Aus der Übersicht über die Wahlresultate der vergangenen Monate können im Hinblick auf die Wahlen im Herbst einige Schlussfolgerungen gezogen werden:

  • Die SP konnte in den letzten Wochen und Monaten den Negativtrend stoppen. Nach vielen kantonalen Niederlagen konnte endlich eine Trendwende erreicht werden. Euphorisch stimmen können die Resultate zwar noch nicht. Aber sie sind erfreulich und eine sehr gute Grundlage für einen Wahlerfolg im Herbst.

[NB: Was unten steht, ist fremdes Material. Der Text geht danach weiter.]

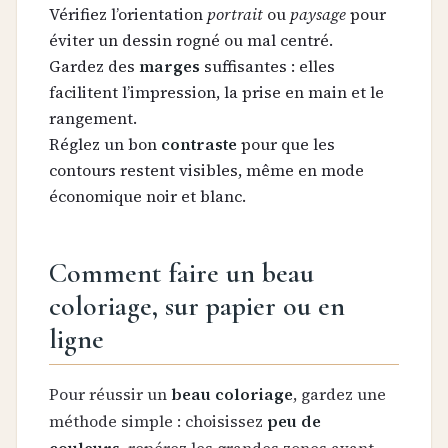
Vérifiez l’orientation
portrait
ou
paysage
pour
éviter un dessin rogné ou mal centré.
Gardez des
marges
suffisantes : elles
facilitent l’impression, la prise en main et le
rangement.
Réglez un bon
contraste
pour que les
contours restent visibles, même en mode
économique noir et blanc.
Comment faire un beau
coloriage, sur papier ou en
ligne
Pour réussir un
beau coloriage
, gardez une
méthode simple : choisissez
peu de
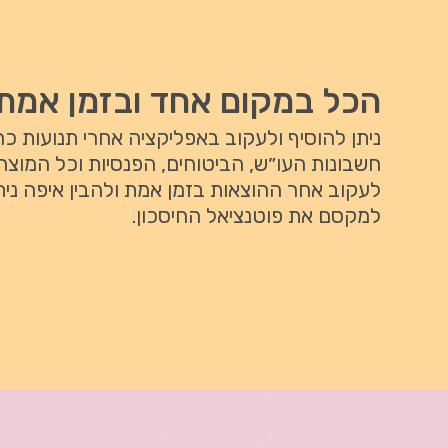
הכל במקום אחד ובזמן אמת
ניתן להוסיף ולעקוב באפליקציה אחרי תנועות כ
חשבונות העו״ש, הביטוחים, הפנסיות וכל המוצרי
לעקוב אחר ההוצאות בזמן אמת ולהבין איפה ניתן
למקסם את פוטנציאל החיסכון.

  • Die SP hat in den Kampagnen konsequent konkrete Themen aufgegriffen, welche im Interesse der ganzen Bevölkerung sind – etwa den bezahlbaren Wohnraum für alle in Zürich. Mit Erfolg. Eine kürzlich erschienene Umfrage im Beobachter unter 50‘000 (!) LeserInnen attestiert der SP, von den grossen Parteien mit Abstand am nächsten bei den Sorgen der Bevölkerung zu politisieren. Die Übereinstimmung der LeserInnen mit zentralen Positionen der SP – von der öffentlichen Krankenkasse bis zur Erbschaftssteuer – ist sehr erfreulich. Und bestätigt, was etwa das Institut gfs oder die Umfrageplattform vimentis kürzlich auch festgestellt haben: Bei den Antworten auf Themen, welche den Leuten unter den Nägel brennen, hat die SP eine sehr hohe Glaubwürdigkeit.
  • Es muss der SP sicher noch besser gelingen, ihre eigene Wählerschaft an die Urne zu bringen. Festgestellt werden kann indes, dass die SP offenbar keine Stimmen Richtung der stark wachsenden Grünliberalen verliert. Weder in Zürich noch in Baselland noch in Luzern, wo die Grünliberalen überall deutlich Stimmen gewannen, geschah dies auf Kosten der SP. Das zeigt, dass die Grünliberalen auch aus Sicht der Wählenden im Lager der Bürgerlichen angekommen sind und sich dort mit FDP, CVP und BDP konkurrieren. Diese Viererkonkurrenz zeigt, dass die „neue bürgerliche Mitte“ damit das am meisten umkämpfte Spektrum der Politiklandschaft ist. Es braucht also keine Neuorientierung der SP. Die SP muss ihren Kurs der einzigen grossen linken Partei in der Schweiz – offen für Leute mit kleinem Einkommen und die neuen Mittelschichten – fortführen.
  • Mit Mario Fehr hat wohl erstmals in der Geschichte des Kantons Zürich ein neu antretender Regierungsratskandidat der SP auf Anhieb das beste Resultat aller Kandidierenden erreicht. Mario Fehr hat bewiesen, dass sich ein aktiver Wahlkampf, insbesondere auf der Strasse und an Veranstaltungen lohnt. Genau dieser Wahlkampf, mit möglichst vielen persönlichen Kontakten, möglichst vielen Aktionen auf der Strasse, steht auch für die SP Schweiz im Vordergrund – mit den laufenden Initiativ-Projekten cleantech, öffentliche Krankenkasse und Mindestlohn.
  • Die personelle Erneuerung der letzten Jahren ist geglückt. In den verschiedenen Kantonen wurde immer ein guter Mix von älteren und erfahrenen PolitikerInnen und neuen Gesichtern gewählt. Sowohl im Kanton Zürich, wie im Kanton Luzern oder in den Thurgauer Gemeinden: Überall schafften Junge zwischen 20 und 30 den Sprung ins Parlament.

Die Ausgangslage nach den verschiedenen kantonalen Wahlen stimmt sehr zuversichtlich, dass die SP am 23. Oktober als Wahlsiegerin aus den Parlamentswahlen geht. Und so sich in der kommenden Legislatur noch mit mehr Gewicht für die Interessen der ganzen Bevölkerung und gegen immer weitere Privilegien einiger weniger einsetzen kann.